対馬はべらぼうな寒さ。
北西の季節風も強く、外にいると体感的には氷点下のような日々です。
そんな天候の中、漁師さんは漁をしています。
今回は、僕が仕事でコーディネートしている学生実習で学生を受け入れてくれた日昇漁業さんの定置網漁の様子をご紹介。
定置網漁業とは、特殊な形状に網を海中に固定して、迷い込んだ回遊中の魚やイカを漁獲する漁法。
基本的にずっと同じ場所に固定されているので、四季折々、様々な魚種を獲るとこができ、
獲れる魚の移り変わりから海の中の季節を感じることのできる漁業です。
今の時期はスルメイカが主な漁獲対象。
出港してわりとすぐに定置網が設置されている漁場に到着。
定置網周辺では海鳥がたくさんいました。
日昇漁業の社長、我らが久保さんが自ら定置網を専用の巻き取り機会でたぐっていきます。

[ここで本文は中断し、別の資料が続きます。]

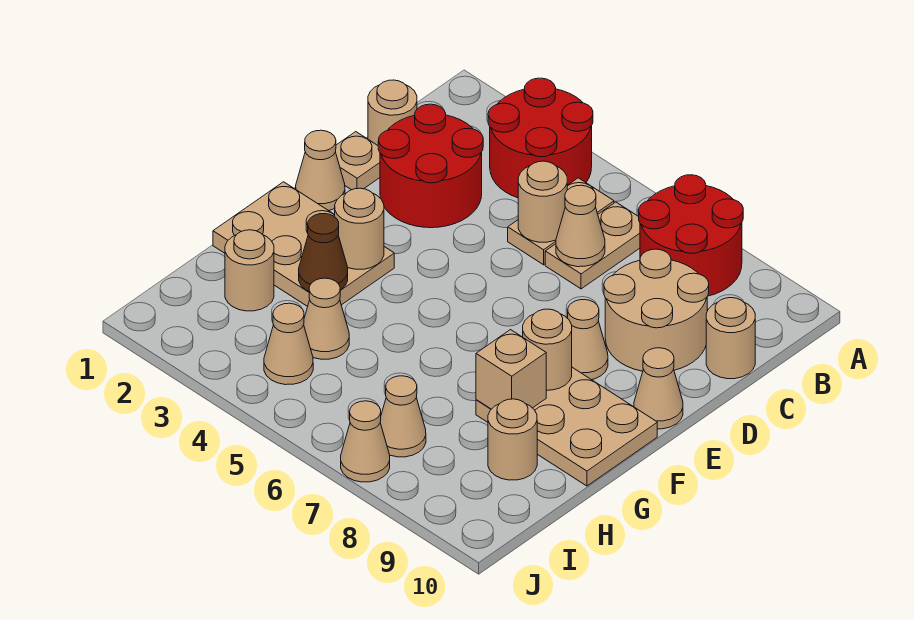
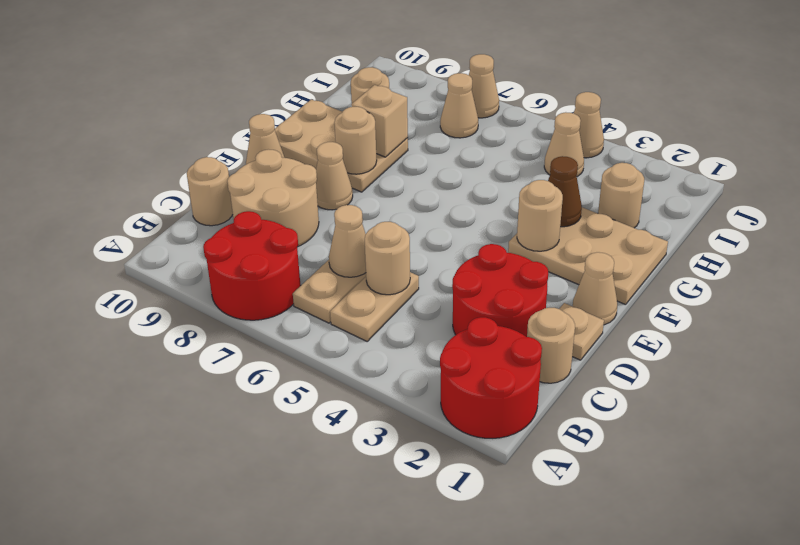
red round brick A3:B4 level 1 -> red round brick A1:B2 level 1
tan cone H4 level 1 -> tan cone J4 level 1

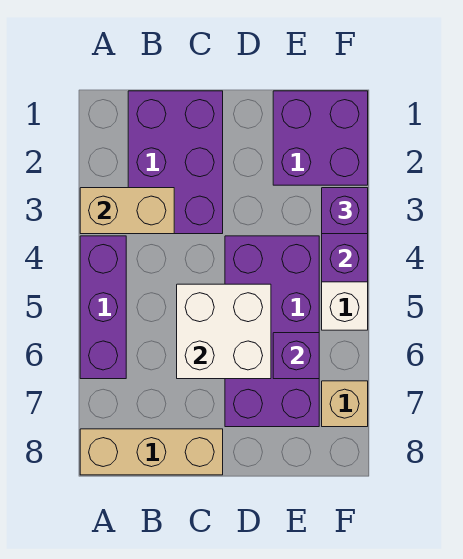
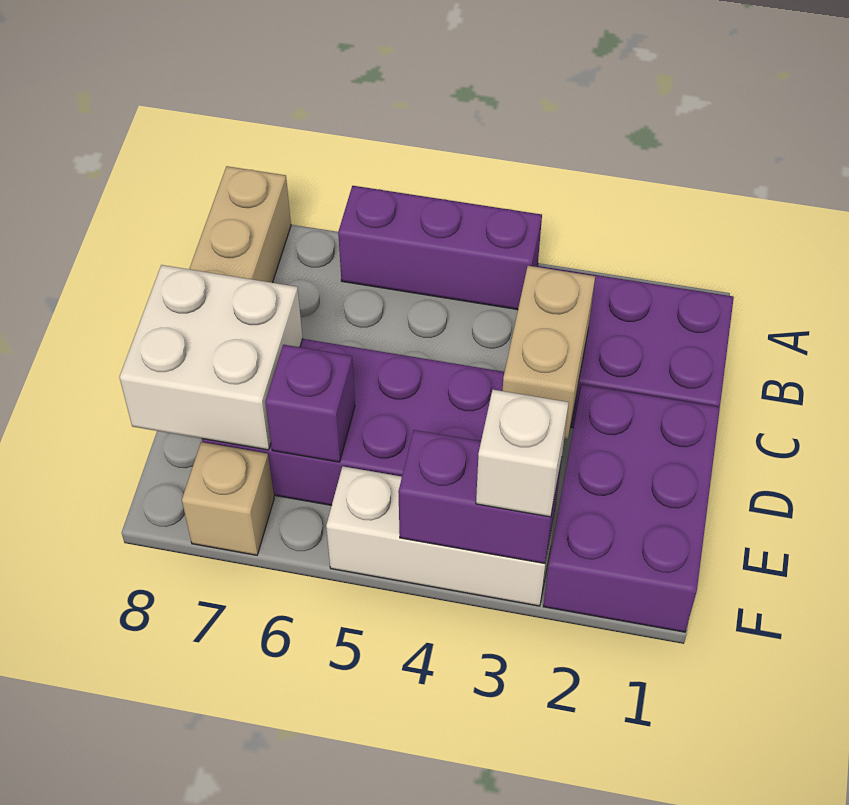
tan brick A3:B3 level 2 -> tan brick C3:D3 level 2
white brick C5:D6 level 2 -> white brick D7:E8 level 2
purple brick E1:F2 level 1 -> purple brick D1:F2 level 1
purple brick F3 level 3 -> white brick F3 level 3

学生君も網をたぐる作業をお手伝い。まだ体験3日目でしたが、なかなか良い手つき!
しばらく網をたぐる作業が続き、そろそろ入ったイカが見えてくるはず。。。。
なんじゃこりゃー!!大漁やんけ〜!
大はしゃぎしてしまったが、これでも並ぐらいの漁獲漁らしい。
下の写真のように船に設置された大きなイケスにこれらのイカをタモ網ですくい投入。
ん??
漁師さんがそのイカを一匹一匹掴んでなんかしている。。。
そして漁師さんの足元には。。。。
なんだ??
この目玉のおやじ的な物体は。。
そう。これはスルメイカの口です!
一匹一匹スルメイカの口を取っています。
この作業を「くちばし抜き〆」と呼んでいます。
イカの口は鳥のくちばしのように見えるところからこのように呼ばれていて、
アオリイカ釣りをする人はイカの口を「からすとんび」と呼ぶこともあります。
それでは久保社長の華麗なくちばし抜き〆の様子を動画でどうぞ!
くちばし抜きの目的は3つ。
・スルメイカどうしが噛み合って身が傷つくのを防ぐこと
・神経系を突いて、即殺すること
・ 口の奥にある、神経節にダメージを与え、おとなしくする
・傷の有無を一個体ごとに判別し、傷混入率を減らすこと
**指摘やアドバイスをいただいたので追記しました。
ともかく、
これにより、鮮度が高い状態を長くすることができます!
く〜。美味そう。。。。
ん??船のイケスに水を張っている。。。何するの??
お、定置網に残っているイカをイケスに入れ始めた‼︎
これらのイカは漁港の中に設置されたイケスに入れられ利用されます。
これが漁港内のスルメイカたち。
はてさて、このイカたちは何に使われるのでしょうか、それは次の投稿で。
話を戻し、くちばし抜き〆されたイカは漁協に持って行かれます。
その頃には漁協ではおばちゃんたちお姉様方が待機しておられ、そちらに引き継がれます。
サイズごとに分けられ、箱にきれいに詰めていきます。
ううう。。。。美味そう。。。。
対馬の場合、消費地が遠く、また島外への出荷ルートがフェリーや飛行機に限定されるので、
それらのダイヤに間に合わせなくてはならず、この箱詰めの作業は一分一秒を争います。
箱詰めされたスルメイカはトラックに乗せられ、海を渡って消費地へ!
で!
その日のうちに約1000km離れた日本一の消費地東京の羽田に届きます!
すごい。。。。
翌日には東京のお店で食べられるようになっています。
しかもちゃんと「くちばし抜き〆」をしたとのラベルつき!!
ここの物流の話もまたブログでお伝えします。
鮮度保持のための漁師さんの一手間と早い物流によって、これまでにはなかった価値がつき、漁業の未来が変わっていくと信じています。
日昇漁業の皆さん、学生実習の受け入れ、ありがとうございました!
ブログ更新後、Facebookでくちばし抜きの効果について以下のような指摘や助言をいただきました。
ありがとうございます!
口球取って神経抜けるかな。構造からは不思議だ。
by 中央大学の海部さん
ちなみに、くちばし抜き〆といいますが、 実際には、即殺ではなく、 口の奥にある、神経節にダメージを与え、じきにおとなしくなる。 くちばしを抜くと食道らしきヒモ状のニョロニョロが付いてきます。髄液?血液?も流れ出しているのかもしれません。くちばし抜き〆作業のもう一つの利点は、一個体ごとに傷の有り無しを判別しながら、傷有りは青いプラスチックカゴ(バラと呼んでいる)はへ、キズ無しは黄色いプラスチック籠に分けるので、 出荷立て作業時とのダブルチェックになる。キズ混入率減
by 日昇漁業の久保さん
アドバイスに基づき加筆修正しました。